__Задания__:
a) Перепишите без изменений часть текста о притязаниях римских пап, которая открывается словами, содержащими «Особенно жаждал освободиться», и завершается словами «преемника апостола Петра[14].».
b) Продолжите текст о притязаниях римских пап, начав сразу после его последнего предложения.

Таким образом, теократические притязания римских понтификов, их стремление избавиться от любого подчинения светской власти, и в первую очередь власти константинопольского императора, становились все более ощутимыми. Так же, как все более явственной становилась политическая и духовная разобщенность между Восточной и Западной частями когда-то единой Империи. В реальной повседневной жизни это находило выражение, например, в том, что зимой элементарное почтовое сообщение между Римом и Константинополем почти прекращалось. Так что хотя римский епископ формально еще по-прежнему продолжал оставаться подданным константинопольского императора, но даже утверждение вновь избранного папы подолгу задерживалось. (Скажем, после выборов Целестина (422–432) прошло целых полтора года, пока Константинополь утвердил его избрание.) Наконец, стремительно забывался раннесредневековым Западом сам греческий язык – его место занимала грубая латынь. И ни религиозные, ни философские учения Малой Азии уже не доходили до Рима, захлестываемого волнами нашествий варварских племен.
   Особенно жаждал освободиться от подчинения Константинополю папа Григорий I (590–604). «С этой целью, – отмечает историк, – он подстрекал антиохийского и александрийского епископов к сопротивлению распоряжениям константинопольского патриарха». Доказывая, что титул «вселенский» присвоен столичным патриархом незаконно, папа требовал от императора удалить из церкви этот «безбожный и гордый титул». В то же время он заявлял, что может существовать лишь титул «верховного епископа», на который законно претендует лишь один римский епископ, являющийся главой всей церкви в качестве прямого преемника апостола Петра[14].

__Исходные данные__:

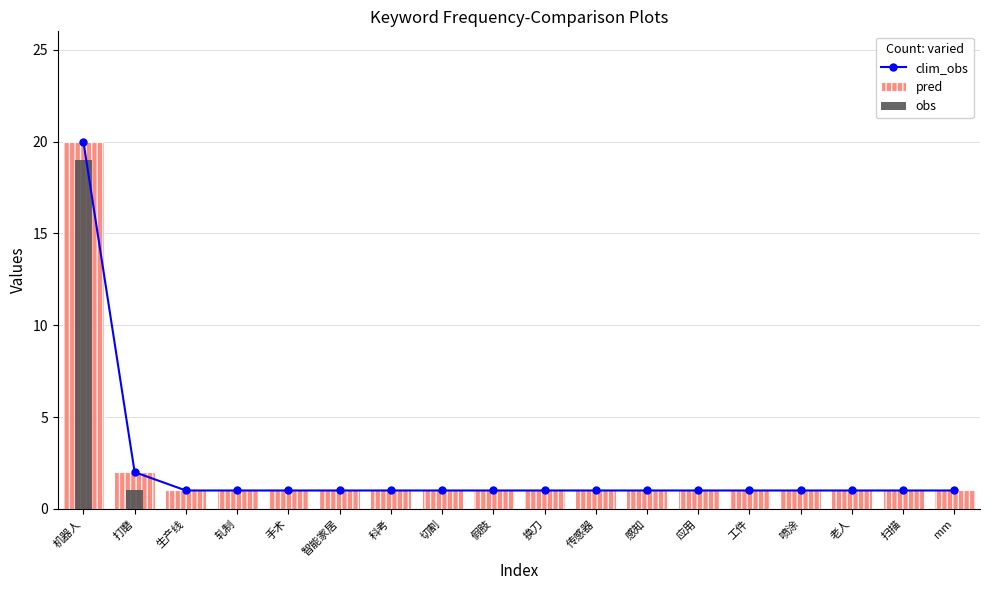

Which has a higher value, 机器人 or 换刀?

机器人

__Ответы к заданиям__:
a)
Особенно жаждал освободиться от подчинения Константинополю папа Григорий I (590–604). «С этой целью, – отмечает историк, – он подстрекал антиохийского и александрийского епископов к сопротивлению распоряжениям константинопольского патриарха». Доказывая, что титул «вселенский» присвоен столичным патриархом незаконно, папа требовал от императора удалить из церкви этот «безбожный и гордый титул». В то же время он заявлял, что может существовать лишь титул «верховного епископа», на который законно претендует лишь один римский епископ, являющийся главой всей церкви в качестве прямого преемника апостола Петра[14].

b)
   Иными словами, при Григории I папство уже открыто вступило в борьбу за собственное верховенство. Точно так же, как открыто был отвергнут папством существовавший в Византии высокий принцип именно равноправного взаимодействия церковной и светской властей. То единое в Духе взаимодействие императора и патриарха, которое получило глубокое философское определение «симфонии»… Но Запад, повторим, отверг пример Византии. И, пишет историк, «подобно отдельным светским феодалам, дравшимся между собою за власть, за богатство, за первенство, папство подрывает могущество светской власти и с ожесточением ополчается именно против равноправия двух сил, духовной и светской, которому не должно быть места там, где провозглашена «христианская республика», поглощающая, разумеется, государство. Ссылаясь на сочинения бл. Августина, Григорий I в обращении к императору говорил, что «земная власть служит небесной», что христианское государство должно быть прототипом идеального царства божьего (civitas dei). Изгнание из «божественного мирового порядка» «двуглавого чудовища» и подчинение всего христианского мира принципу единства только под эгидой Рима становятся со времен Григория I главной задачей папства»[15].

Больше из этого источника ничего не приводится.